BALLETS RUSSES (Daniel Geller, Dayna Goldfine, 2005)

The U.S. documentary Ballets russes has proven popular among the culture-vulture set. Unfortunately, it isn’t clear what theme, if any, directors Geller and Goldfine were pursuing. Moreover, the chronological approach wreaked havoc when the ballet company split into two companies, so, after pursuing one of these to the end of the 1940s, the film had to go back in time to address the other. It was painfully confusing.
     Another complaint of mine: there was little, if any, poignancy generated by the contrast between clips and photos of the young dancers way back when and their present-day selves; I would have hoped for some wonderful sense of the passage of time, as there is in Josh Waletzky’s Partisans of Vilna (1986), which shows photographs of young Jewish Resistance fighters way back when and, if they survived, their filmed, interviewed present-day selves; in this instance, the passage-of-time thing kept walloping my heart.
     Still another complaint: nearly all the old dancers in Ballets russes seem incredibly narrow-minded and self-centered. This may or may not be their fault. The interviewers did not seem much interested in revealing a range of the people’s humanity.      Finally, I got exasperated by the snippets of snippets of people dancing—a few steps in this clip, a couple of moves in that clip. Once or twice there should have been something closer to a dance.

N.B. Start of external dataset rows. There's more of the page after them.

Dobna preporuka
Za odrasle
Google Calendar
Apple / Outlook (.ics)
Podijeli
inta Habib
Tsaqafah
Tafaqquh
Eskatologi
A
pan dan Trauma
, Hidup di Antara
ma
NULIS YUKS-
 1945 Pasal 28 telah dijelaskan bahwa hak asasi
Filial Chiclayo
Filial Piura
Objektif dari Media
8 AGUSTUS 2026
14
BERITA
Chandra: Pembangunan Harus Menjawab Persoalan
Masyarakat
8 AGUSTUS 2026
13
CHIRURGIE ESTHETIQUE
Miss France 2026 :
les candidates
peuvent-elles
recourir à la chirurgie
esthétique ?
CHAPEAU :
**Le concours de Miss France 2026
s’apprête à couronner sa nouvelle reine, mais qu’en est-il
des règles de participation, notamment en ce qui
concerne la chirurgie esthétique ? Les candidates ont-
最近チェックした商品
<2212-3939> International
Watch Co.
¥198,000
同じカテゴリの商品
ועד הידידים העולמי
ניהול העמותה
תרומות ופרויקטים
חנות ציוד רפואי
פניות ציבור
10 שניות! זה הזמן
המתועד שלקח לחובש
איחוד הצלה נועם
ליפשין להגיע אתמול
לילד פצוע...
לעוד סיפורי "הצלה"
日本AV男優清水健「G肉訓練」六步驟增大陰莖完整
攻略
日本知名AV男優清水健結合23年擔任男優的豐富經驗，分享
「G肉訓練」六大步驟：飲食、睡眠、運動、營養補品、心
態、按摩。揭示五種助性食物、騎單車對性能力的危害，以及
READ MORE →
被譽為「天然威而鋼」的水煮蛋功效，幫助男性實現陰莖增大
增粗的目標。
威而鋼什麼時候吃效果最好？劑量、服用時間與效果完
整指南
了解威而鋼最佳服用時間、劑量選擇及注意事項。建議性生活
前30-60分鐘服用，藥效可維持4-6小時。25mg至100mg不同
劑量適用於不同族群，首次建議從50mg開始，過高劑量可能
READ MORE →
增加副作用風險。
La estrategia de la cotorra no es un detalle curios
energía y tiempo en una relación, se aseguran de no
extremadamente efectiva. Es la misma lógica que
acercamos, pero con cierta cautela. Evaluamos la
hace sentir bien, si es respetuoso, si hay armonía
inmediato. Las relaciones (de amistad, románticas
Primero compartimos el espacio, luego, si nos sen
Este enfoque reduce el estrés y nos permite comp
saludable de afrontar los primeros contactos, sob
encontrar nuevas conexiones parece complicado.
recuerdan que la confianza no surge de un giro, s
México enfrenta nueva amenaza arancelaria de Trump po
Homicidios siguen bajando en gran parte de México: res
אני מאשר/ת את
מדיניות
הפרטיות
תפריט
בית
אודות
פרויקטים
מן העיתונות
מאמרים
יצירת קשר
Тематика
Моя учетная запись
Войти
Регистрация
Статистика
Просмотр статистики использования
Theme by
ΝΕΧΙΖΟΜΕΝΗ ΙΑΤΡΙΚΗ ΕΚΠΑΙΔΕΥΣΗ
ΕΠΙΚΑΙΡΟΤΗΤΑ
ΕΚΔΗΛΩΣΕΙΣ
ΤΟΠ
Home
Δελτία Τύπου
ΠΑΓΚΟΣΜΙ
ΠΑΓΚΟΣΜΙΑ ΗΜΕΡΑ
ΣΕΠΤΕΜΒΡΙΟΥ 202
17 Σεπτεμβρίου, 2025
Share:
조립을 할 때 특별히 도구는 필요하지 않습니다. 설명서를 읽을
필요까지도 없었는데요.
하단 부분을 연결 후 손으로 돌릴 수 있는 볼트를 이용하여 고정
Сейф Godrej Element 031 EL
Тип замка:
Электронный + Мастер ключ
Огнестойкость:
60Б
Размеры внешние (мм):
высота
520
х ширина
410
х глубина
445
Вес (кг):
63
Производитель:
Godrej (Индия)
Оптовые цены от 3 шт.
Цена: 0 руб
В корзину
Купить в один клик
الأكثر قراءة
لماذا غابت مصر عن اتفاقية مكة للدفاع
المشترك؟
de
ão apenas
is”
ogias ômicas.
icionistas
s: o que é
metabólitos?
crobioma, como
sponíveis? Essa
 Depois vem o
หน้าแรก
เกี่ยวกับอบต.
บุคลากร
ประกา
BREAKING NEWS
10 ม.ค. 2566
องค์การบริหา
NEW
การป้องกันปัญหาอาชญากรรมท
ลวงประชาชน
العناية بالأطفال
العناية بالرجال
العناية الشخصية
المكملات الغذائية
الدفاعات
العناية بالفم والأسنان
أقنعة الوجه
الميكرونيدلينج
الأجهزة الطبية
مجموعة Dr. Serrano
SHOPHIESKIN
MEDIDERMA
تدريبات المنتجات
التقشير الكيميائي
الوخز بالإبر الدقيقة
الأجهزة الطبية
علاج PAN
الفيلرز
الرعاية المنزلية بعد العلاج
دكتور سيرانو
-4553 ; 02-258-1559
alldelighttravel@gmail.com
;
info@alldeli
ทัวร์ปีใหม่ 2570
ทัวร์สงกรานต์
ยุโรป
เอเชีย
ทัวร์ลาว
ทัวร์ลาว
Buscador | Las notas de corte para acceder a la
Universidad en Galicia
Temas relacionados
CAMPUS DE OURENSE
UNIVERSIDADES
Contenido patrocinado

If no such old film exists, the dance might have been reconstructed in the requisite style using current young dancers. However, the archival footage is by far the best material in the film; but each bit of it is like a bit of glass from a broken kaleidoscope that drops into the film. I am afraid Ballets russes is one of those documentary occasions when the filmmakers really had nothing in mind except to be informative, making their product PBS-ish rather than a film, a work of art. Still, the result is informative, and I recommend it to anyone who wants to know something about the Ballets russes.